WHAT NEEDS TO BE DONE —
State how many lines of the records below contain the word "table", giving the number and nothing else.

[EXTRACTED INFORMATION Boundary: Start]

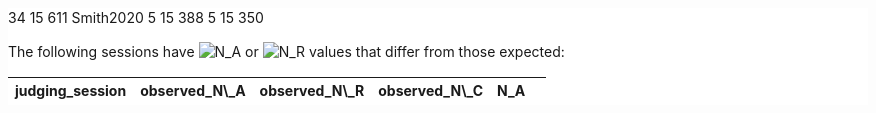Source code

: </td>
<td style="text-align:left;">
34
</td>
<td style="text-align:left;">
15
</td>
<td style="text-align:left;">
611
</td>
</tr>
<tr>
<td style="text-align:left;">
Smith2020
</td>
<td style="text-align:right;">
5
</td>
<td style="text-align:right;">
15
</td>
<td style="text-align:right;">
388
</td>
<td style="text-align:left;">
5
</td>
<td style="text-align:left;">
15
</td>
<td style="text-align:left;">
350
</td>
</tr>
</tbody>
</table>

The following sessions have
![N_A](https://latex.codecogs.com/png.image?%5Cdpi%7B110%7D&space;%5Cbg_white&space;N_A "N_A")
or
![N_R](https://latex.codecogs.com/png.image?%5Cdpi%7B110%7D&space;%5Cbg_white&space;N_R "N_R")
values that differ from those expected:

<table class="table table-striped" style="width: auto !important; margin-left: auto; margin-right: auto;">
<thead>
<tr>
<th style="text-align:left;">
judging_session
</th>
<th style="text-align:right;">
observed_N\_A
</th>
<th style="text-align:right;">
observed_N\_R
</th>
<th style="text-align:right;">
observed_N\_C
</th>
<th style="text-align:left;">
N_A
</th>
<th style="text-align:left;">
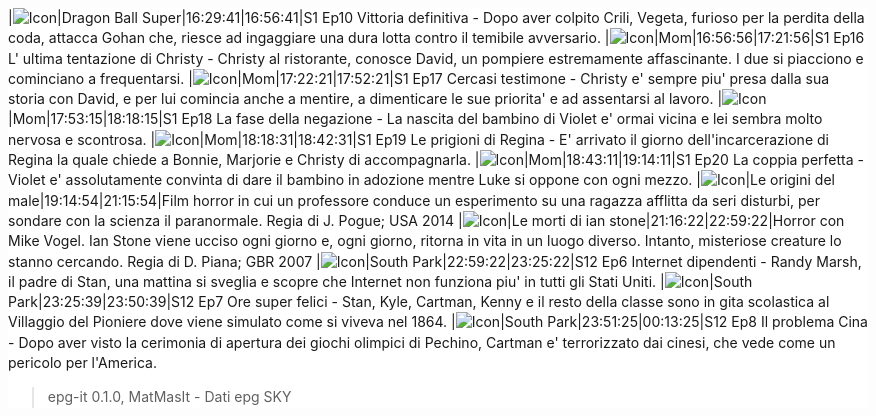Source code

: |![Icon](https://guidatv.sky.it/uuid/40d0afff-eb96-4a5e-9c33-5495db6bbc80/cover?md5ChecksumParam=7518db96e1ae0af4eef521cc0c060ebf)|Dragon Ball Super|16:29:41|16:56:41|S1 Ep10 Vittoria definitiva - Dopo aver colpito Crili, Vegeta, furioso per la perdita della coda, attacca Gohan che, riesce ad ingaggiare una dura lotta contro il temibile avversario.
|![Icon](https://guidatv.sky.it/uuid/18aa20e4-af86-4692-9acc-a98236059dbc/cover?md5ChecksumParam=39079d54b8fa467d2cc4e631fa06d3c1)|Mom|16:56:56|17:21:56|S1 Ep16 L&#039; ultima tentazione di Christy - Christy al ristorante, conosce David, un pompiere estremamente affascinante. I due si piacciono e cominciano a frequentarsi.
|![Icon](https://guidatv.sky.it/uuid/18aa20e4-af86-4692-9acc-a98236059dbc/cover?md5ChecksumParam=39079d54b8fa467d2cc4e631fa06d3c1)|Mom|17:22:21|17:52:21|S1 Ep17 Cercasi testimone - Christy e&#039; sempre piu&#039; presa dalla sua storia con David, e per lui comincia anche a mentire, a dimenticare le sue priorita&#039; e ad assentarsi al lavoro.
|![Icon](https://guidatv.sky.it/uuid/18aa20e4-af86-4692-9acc-a98236059dbc/cover?md5ChecksumParam=39079d54b8fa467d2cc4e631fa06d3c1)|Mom|17:53:15|18:18:15|S1 Ep18 La fase della negazione - La nascita del bambino di Violet e&#039; ormai vicina e lei sembra molto nervosa e scontrosa.
|![Icon](https://guidatv.sky.it/uuid/18aa20e4-af86-4692-9acc-a98236059dbc/cover?md5ChecksumParam=39079d54b8fa467d2cc4e631fa06d3c1)|Mom|18:18:31|18:42:31|S1 Ep19 Le prigioni di Regina - E&#039; arrivato il giorno dell&#039;incarcerazione di Regina la quale chiede a Bonnie, Marjorie e Christy di accompagnarla.
|![Icon](https://guidatv.sky.it/uuid/18aa20e4-af86-4692-9acc-a98236059dbc/cover?md5ChecksumParam=39079d54b8fa467d2cc4e631fa06d3c1)|Mom|18:43:11|19:14:11|S1 Ep20 La coppia perfetta - Violet e&#039; assolutamente convinta di dare il bambino in adozione mentre Luke si oppone con ogni mezzo.
|![Icon](https://guidatv.sky.it/uuid/ba3161ff-4028-44d8-bcdf-edf69ceb4c03/cover?md5ChecksumParam=502f2f6ff18ee5768bfe4f474cc6824f)|Le origini del male|19:14:54|21:15:54|Film horror in cui un professore conduce un esperimento su una ragazza afflitta da seri disturbi, per sondare con la scienza il paranormale. Regia di J. Pogue; USA 2014
|![Icon](https://guidatv.sky.it/uuid/3f7e6355-9188-491c-8e6c-da89e4bed228/cover?md5ChecksumParam=d65e4301e766b73f3ec5da2b562b8e4e)|Le morti di ian stone|21:16:22|22:59:22|Horror con Mike Vogel. Ian Stone viene ucciso ogni giorno e, ogni giorno, ritorna in vita in un luogo diverso. Intanto, misteriose creature lo stanno cercando. Regia di D. Piana; GBR 2007
|![Icon](https://guidatv.sky.it/uuid/00254521-88b2-4c64-9fa3-3adc058ec269/cover?md5ChecksumParam=f0144efd0f58ad6e6554c86759b3ca56)|South Park|22:59:22|23:25:22|S12 Ep6 Internet dipendenti - Randy Marsh, il padre di Stan, una mattina si sveglia e scopre che Internet non funziona piu&#039; in tutti gli Stati Uniti.
|![Icon](https://guidatv.sky.it/uuid/00254521-88b2-4c64-9fa3-3adc058ec269/cover?md5ChecksumParam=f0144efd0f58ad6e6554c86759b3ca56)|South Park|23:25:39|23:50:39|S12 Ep7 Ore super felici - Stan, Kyle, Cartman, Kenny e il resto della classe sono in gita scolastica al Villaggio del Pioniere dove viene simulato come si viveva nel 1864.
|![Icon](https://guidatv.sky.it/uuid/00254521-88b2-4c64-9fa3-3adc058ec269/cover?md5ChecksumParam=f0144efd0f58ad6e6554c86759b3ca56)|South Park|23:51:25|00:13:25|S12 Ep8 Il problema Cina - Dopo aver visto la cerimonia di apertura dei giochi olimpici di Pechino, Cartman e&#039; terrorizzato dai cinesi, che vede come un pericolo per l&#039;America.



 > epg-it 0.1.0, MatMasIt - Dati epg SKY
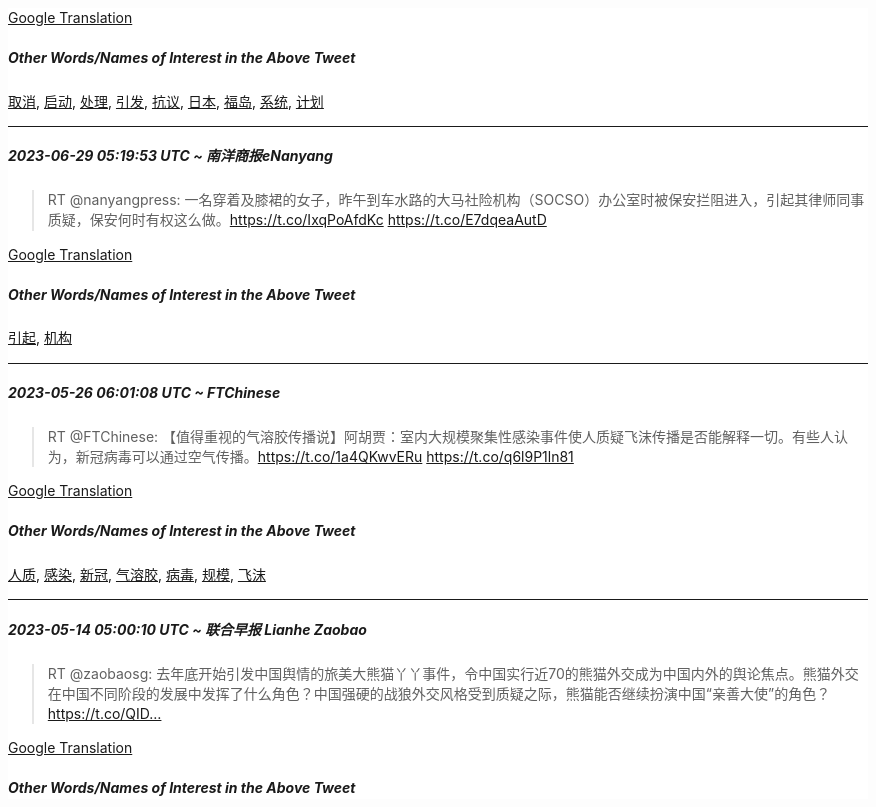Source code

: [Google Translation](https://translate.google.com/?hi=en&tab=TT&sl=zh-CN&tl=en&op=translate&text=RT+%40zaobaosg%3A+%E6%97%A5%E6%9C%AC%E6%94%BF%E5%BA%9C%E5%8D%B3%E5%B0%86%E5%90%AF%E5%8A%A8%E8%AE%A1%E5%88%92%EF%BC%8C%E6%8A%8A%E7%A6%8F%E5%B2%9B%E6%A0%B8%E7%94%B5%E7%AB%99%E6%B1%A1%E6%B0%B4%E7%BB%8F%E8%BF%87%E6%BB%A4%E5%92%8C%E7%A8%80%E9%87%8A%E5%90%8E%E6%8E%92%E5%85%A5%E5%A4%AA%E5%B9%B3%E6%B4%8B%EF%BC%8C%E5%BC%95%E5%8F%91%E5%9B%BD%E5%86%85%E5%A4%96%E5%BC%BA%E7%83%88%E6%8A%97%E8%AE%AE%E3%80%82%E6%97%A5%E6%9C%AC%E5%BD%93%E5%B1%80%E8%BF%91%E6%9C%9F%E5%8A%A0%E5%A4%A7%E5%AE%A3%E4%BC%A0%E5%A4%84%E7%90%86%E6%B0%B4%E7%9A%84%E5%AE%89%E5%85%A8%E6%80%A7%EF%BC%8C%E4%BD%86%E5%8F%8D%E5%AF%B9%E8%80%85%E5%A7%8B%E7%BB%88%E5%AF%B9%E5%87%80%E5%8C%96%E7%B3%BB%E7%BB%9F%E7%9A%84%E6%95%88%E8%83%BD%E5%AD%98%E7%96%91%EF%BC%8C%E8%B4%A8%E7%96%91%E6%97%A5%E6%9C%AC%E5%92%8C%E4%B8%9C%E7%94%B5%E7%9A%86%E5%B7%B2%E5%A4%B1%E4%BF%A1%E4%BA%8E%E4%BC%97%EF%BC%8C%E8%A6%81%E6%B1%82%E6%97%A5%E6%96%B9%E5%8F%96%E6%B6%88%E6%8E%92%E6%B5%B7%E8%AE%A1%E5%88%92%E3%80%82https%3A%2F%2Ft.co%2FmrBUnKGVDZ)
##### Other Words/Names of Interest in the Above Tweet
[取消](取消.md), [启动](启动.md), [处理](处理.md), [引发](引发.md), [抗议](抗议.md), [日本](日本.md), [福岛](福岛.md), [系统](系统.md), [计划](计划.md)
___
##### 2023-06-29 05:19:53 UTC ~ 南洋商报eNanyang
> RT @nanyangpress: 一名穿着及膝裙的女子，昨午到车水路的大马社险机构（SOCSO）办公室时被保安拦阻进入，引起其律师同事质疑，保安何时有权这么做。https://t.co/IxqPoAfdKc https://t.co/E7dqeaAutD

[Google Translation](https://translate.google.com/?hi=en&tab=TT&sl=zh-CN&tl=en&op=translate&text=RT+%40nanyangpress%3A+%E4%B8%80%E5%90%8D%E7%A9%BF%E7%9D%80%E5%8F%8A%E8%86%9D%E8%A3%99%E7%9A%84%E5%A5%B3%E5%AD%90%EF%BC%8C%E6%98%A8%E5%8D%88%E5%88%B0%E8%BD%A6%E6%B0%B4%E8%B7%AF%E7%9A%84%E5%A4%A7%E9%A9%AC%E7%A4%BE%E9%99%A9%E6%9C%BA%E6%9E%84%EF%BC%88SOCSO%EF%BC%89%E5%8A%9E%E5%85%AC%E5%AE%A4%E6%97%B6%E8%A2%AB%E4%BF%9D%E5%AE%89%E6%8B%A6%E9%98%BB%E8%BF%9B%E5%85%A5%EF%BC%8C%E5%BC%95%E8%B5%B7%E5%85%B6%E5%BE%8B%E5%B8%88%E5%90%8C%E4%BA%8B%E8%B4%A8%E7%96%91%EF%BC%8C%E4%BF%9D%E5%AE%89%E4%BD%95%E6%97%B6%E6%9C%89%E6%9D%83%E8%BF%99%E4%B9%88%E5%81%9A%E3%80%82https%3A%2F%2Ft.co%2FIxqPoAfdKc+https%3A%2F%2Ft.co%2FE7dqeaAutD)
##### Other Words/Names of Interest in the Above Tweet
[引起](引起.md), [机构](机构.md)
___
##### 2023-05-26 06:01:08 UTC ~ FTChinese
> RT @FTChinese: 【值得重视的气溶胶传播说】阿胡贾：室内大规模聚集性感染事件使人质疑飞沫传播是否能解释一切。有些人认为，新冠病毒可以通过空气传播。https://t.co/1a4QKwvERu https://t.co/q6l9P1ln81

[Google Translation](https://translate.google.com/?hi=en&tab=TT&sl=zh-CN&tl=en&op=translate&text=RT+%40FTChinese%3A+%E3%80%90%E5%80%BC%E5%BE%97%E9%87%8D%E8%A7%86%E7%9A%84%E6%B0%94%E6%BA%B6%E8%83%B6%E4%BC%A0%E6%92%AD%E8%AF%B4%E3%80%91%E9%98%BF%E8%83%A1%E8%B4%BE%EF%BC%9A%E5%AE%A4%E5%86%85%E5%A4%A7%E8%A7%84%E6%A8%A1%E8%81%9A%E9%9B%86%E6%80%A7%E6%84%9F%E6%9F%93%E4%BA%8B%E4%BB%B6%E4%BD%BF%E4%BA%BA%E8%B4%A8%E7%96%91%E9%A3%9E%E6%B2%AB%E4%BC%A0%E6%92%AD%E6%98%AF%E5%90%A6%E8%83%BD%E8%A7%A3%E9%87%8A%E4%B8%80%E5%88%87%E3%80%82%E6%9C%89%E4%BA%9B%E4%BA%BA%E8%AE%A4%E4%B8%BA%EF%BC%8C%E6%96%B0%E5%86%A0%E7%97%85%E6%AF%92%E5%8F%AF%E4%BB%A5%E9%80%9A%E8%BF%87%E7%A9%BA%E6%B0%94%E4%BC%A0%E6%92%AD%E3%80%82https%3A%2F%2Ft.co%2F1a4QKwvERu+https%3A%2F%2Ft.co%2Fq6l9P1ln81)
##### Other Words/Names of Interest in the Above Tweet
[人质](人质.md), [感染](感染.md), [新冠](新冠.md), [气溶胶](气溶胶.md), [病毒](病毒.md), [规模](规模.md), [飞沫](飞沫.md)
___
##### 2023-05-14 05:00:10 UTC ~ 联合早报 Lianhe Zaobao
> RT @zaobaosg: 去年底开始引发中国舆情的旅美大熊猫丫丫事件，令中国实行近70的熊猫外交成为中国内外的舆论焦点。熊猫外交在中国不同阶段的发展中发挥了什么角色？中国强硬的战狼外交风格受到质疑之际，熊猫能否继续扮演中国“亲善大使”的角色？ https://t.co/QID…

[Google Translation](https://translate.google.com/?hi=en&tab=TT&sl=zh-CN&tl=en&op=translate&text=RT+%40zaobaosg%3A+%E5%8E%BB%E5%B9%B4%E5%BA%95%E5%BC%80%E5%A7%8B%E5%BC%95%E5%8F%91%E4%B8%AD%E5%9B%BD%E8%88%86%E6%83%85%E7%9A%84%E6%97%85%E7%BE%8E%E5%A4%A7%E7%86%8A%E7%8C%AB%E4%B8%AB%E4%B8%AB%E4%BA%8B%E4%BB%B6%EF%BC%8C%E4%BB%A4%E4%B8%AD%E5%9B%BD%E5%AE%9E%E8%A1%8C%E8%BF%9170%E7%9A%84%E7%86%8A%E7%8C%AB%E5%A4%96%E4%BA%A4%E6%88%90%E4%B8%BA%E4%B8%AD%E5%9B%BD%E5%86%85%E5%A4%96%E7%9A%84%E8%88%86%E8%AE%BA%E7%84%A6%E7%82%B9%E3%80%82%E7%86%8A%E7%8C%AB%E5%A4%96%E4%BA%A4%E5%9C%A8%E4%B8%AD%E5%9B%BD%E4%B8%8D%E5%90%8C%E9%98%B6%E6%AE%B5%E7%9A%84%E5%8F%91%E5%B1%95%E4%B8%AD%E5%8F%91%E6%8C%A5%E4%BA%86%E4%BB%80%E4%B9%88%E8%A7%92%E8%89%B2%EF%BC%9F%E4%B8%AD%E5%9B%BD%E5%BC%BA%E7%A1%AC%E7%9A%84%E6%88%98%E7%8B%BC%E5%A4%96%E4%BA%A4%E9%A3%8E%E6%A0%BC%E5%8F%97%E5%88%B0%E8%B4%A8%E7%96%91%E4%B9%8B%E9%99%85%EF%BC%8C%E7%86%8A%E7%8C%AB%E8%83%BD%E5%90%A6%E7%BB%A7%E7%BB%AD%E6%89%AE%E6%BC%94%E4%B8%AD%E5%9B%BD%E2%80%9C%E4%BA%B2%E5%96%84%E5%A4%A7%E4%BD%BF%E2%80%9D%E7%9A%84%E8%A7%92%E8%89%B2%EF%BC%9F+https%3A%2F%2Ft.co%2FQID%E2%80%A6)
##### Other Words/Names of Interest in the Above Tweet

[EXTRACTED INFORMATION Boundary: End]

SOLUTION FOR THIS TASK —
2